**What to work on:** Copy out all the lines in the records that include the word "shoulder".
BEGIN
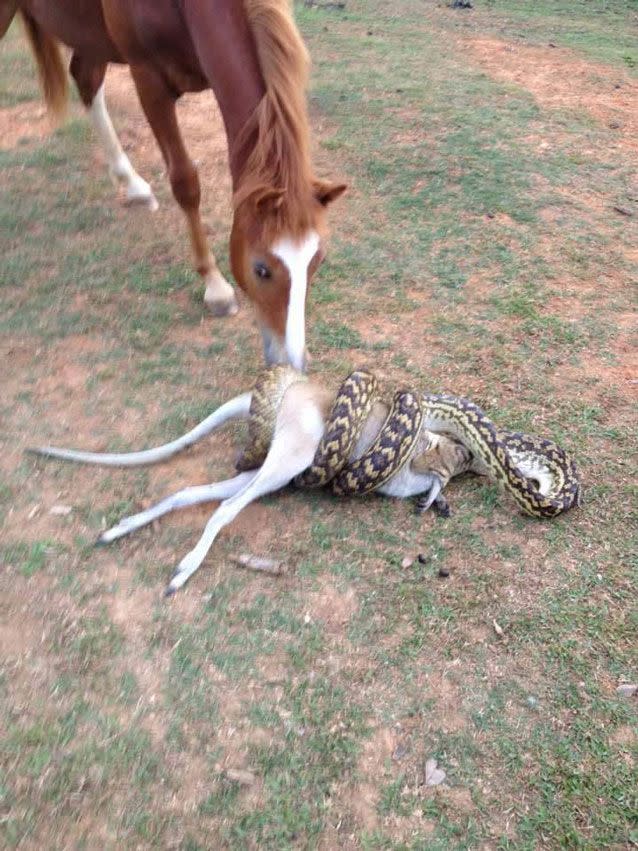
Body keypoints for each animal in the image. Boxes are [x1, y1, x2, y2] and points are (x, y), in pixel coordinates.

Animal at [0, 2, 344, 370]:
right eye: (261, 269)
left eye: (317, 259)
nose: (292, 361)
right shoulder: (148, 81)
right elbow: (185, 182)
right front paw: (216, 287)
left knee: (85, 79)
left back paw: (132, 183)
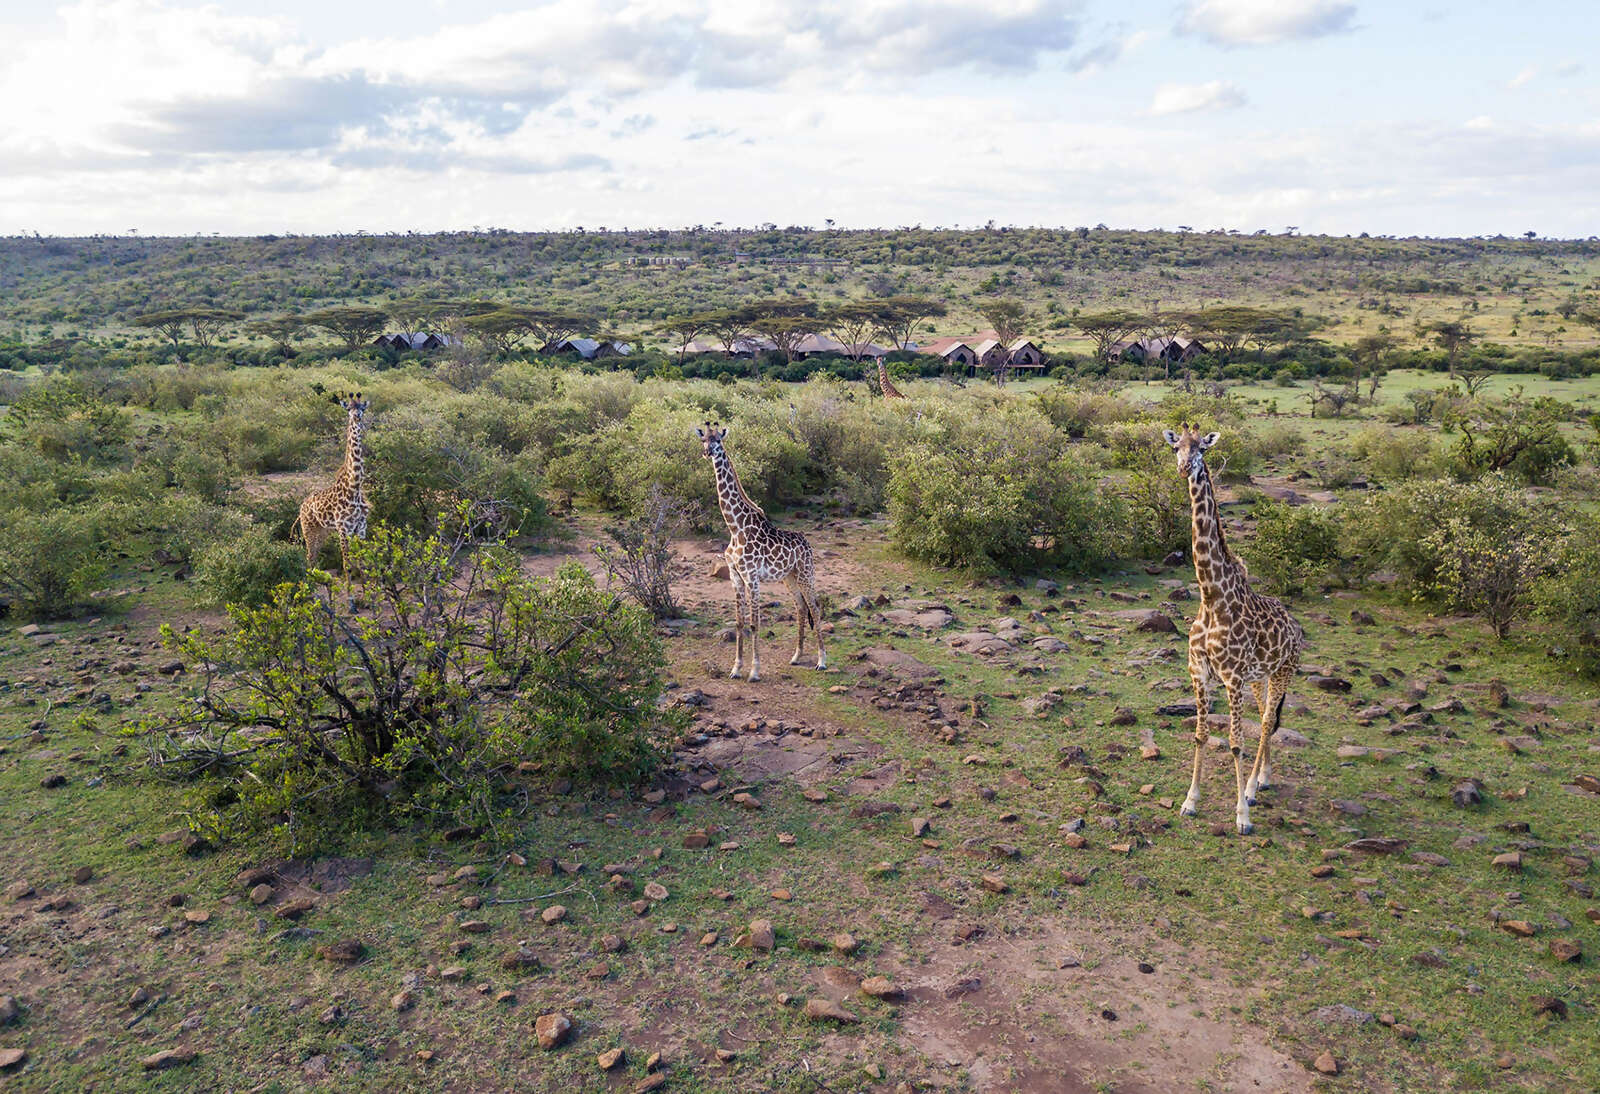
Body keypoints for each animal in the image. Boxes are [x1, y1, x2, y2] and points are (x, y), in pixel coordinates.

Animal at [292, 393, 370, 573]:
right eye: (348, 408)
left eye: (362, 408)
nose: (357, 416)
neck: (354, 487)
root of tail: (302, 507)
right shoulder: (343, 528)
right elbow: (347, 565)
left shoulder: (361, 528)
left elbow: (362, 565)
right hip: (309, 529)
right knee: (310, 557)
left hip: (323, 531)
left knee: (313, 557)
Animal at [696, 422, 826, 681]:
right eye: (703, 439)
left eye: (718, 440)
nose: (708, 452)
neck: (735, 527)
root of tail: (807, 544)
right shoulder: (735, 577)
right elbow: (739, 623)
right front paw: (736, 668)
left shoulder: (752, 578)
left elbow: (755, 623)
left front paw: (754, 671)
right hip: (789, 577)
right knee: (800, 607)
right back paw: (796, 657)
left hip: (806, 574)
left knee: (815, 609)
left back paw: (822, 661)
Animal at [1163, 424, 1304, 835]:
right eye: (1176, 447)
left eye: (1202, 449)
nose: (1184, 468)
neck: (1211, 597)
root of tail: (1295, 626)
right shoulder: (1200, 673)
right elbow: (1200, 734)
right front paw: (1190, 802)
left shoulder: (1232, 677)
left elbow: (1235, 741)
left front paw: (1242, 815)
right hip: (1259, 678)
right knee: (1266, 719)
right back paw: (1263, 779)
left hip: (1284, 670)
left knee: (1267, 720)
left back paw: (1253, 789)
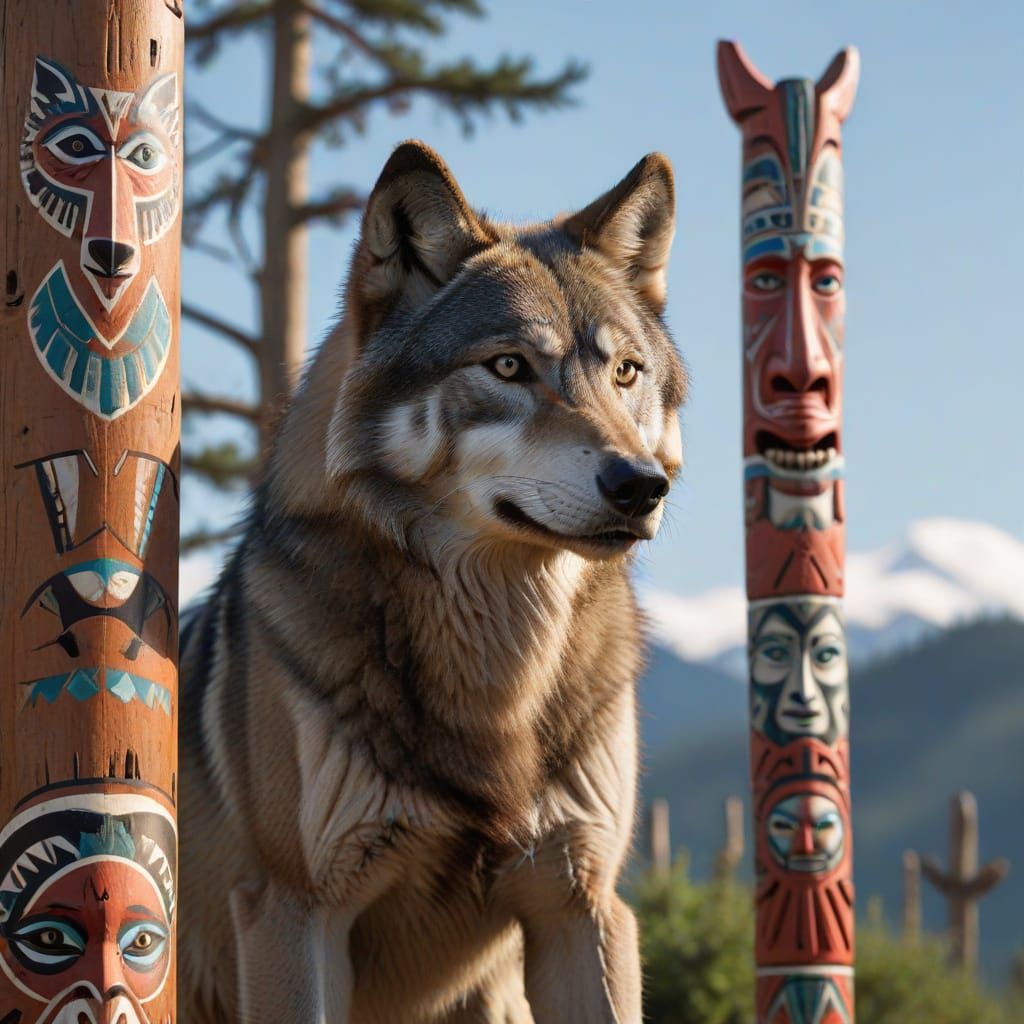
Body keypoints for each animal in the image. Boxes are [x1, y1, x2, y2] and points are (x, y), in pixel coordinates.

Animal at [180, 140, 686, 1023]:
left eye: (626, 372)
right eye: (509, 367)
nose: (641, 486)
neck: (496, 680)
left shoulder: (583, 904)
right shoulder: (293, 912)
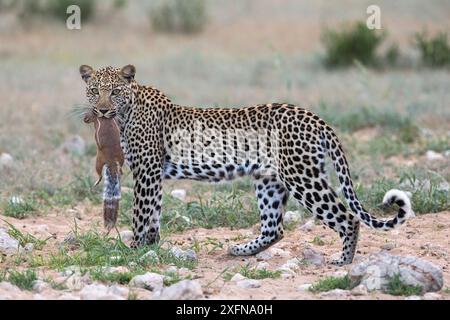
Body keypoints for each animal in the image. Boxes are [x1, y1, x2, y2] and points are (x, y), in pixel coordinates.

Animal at [79, 64, 414, 264]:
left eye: (115, 91)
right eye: (94, 90)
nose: (102, 110)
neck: (126, 113)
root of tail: (315, 118)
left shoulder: (147, 171)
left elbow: (141, 213)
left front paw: (133, 250)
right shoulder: (154, 174)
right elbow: (154, 213)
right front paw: (150, 246)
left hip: (302, 177)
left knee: (347, 217)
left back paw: (343, 262)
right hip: (269, 180)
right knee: (274, 227)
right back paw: (239, 250)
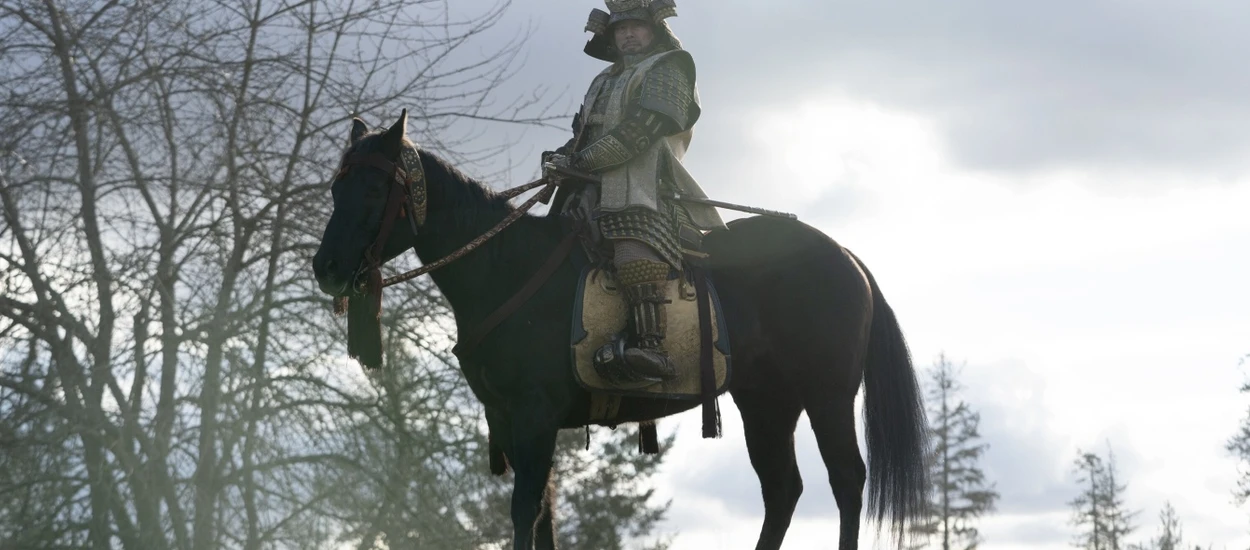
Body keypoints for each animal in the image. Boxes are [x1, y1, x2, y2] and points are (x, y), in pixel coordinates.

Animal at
END
**Reply to the task:**
right shoulder: (148, 81)
right shoulder: (343, 528)
left shoulder: (361, 528)
right shoulder: (735, 577)
left shoulder: (752, 578)
right shoulder: (1200, 673)
left shoulder: (1232, 677)
left shoulder: (583, 904)
right shoulder: (293, 912)
left shoulder: (147, 171)
right shoulder: (154, 174)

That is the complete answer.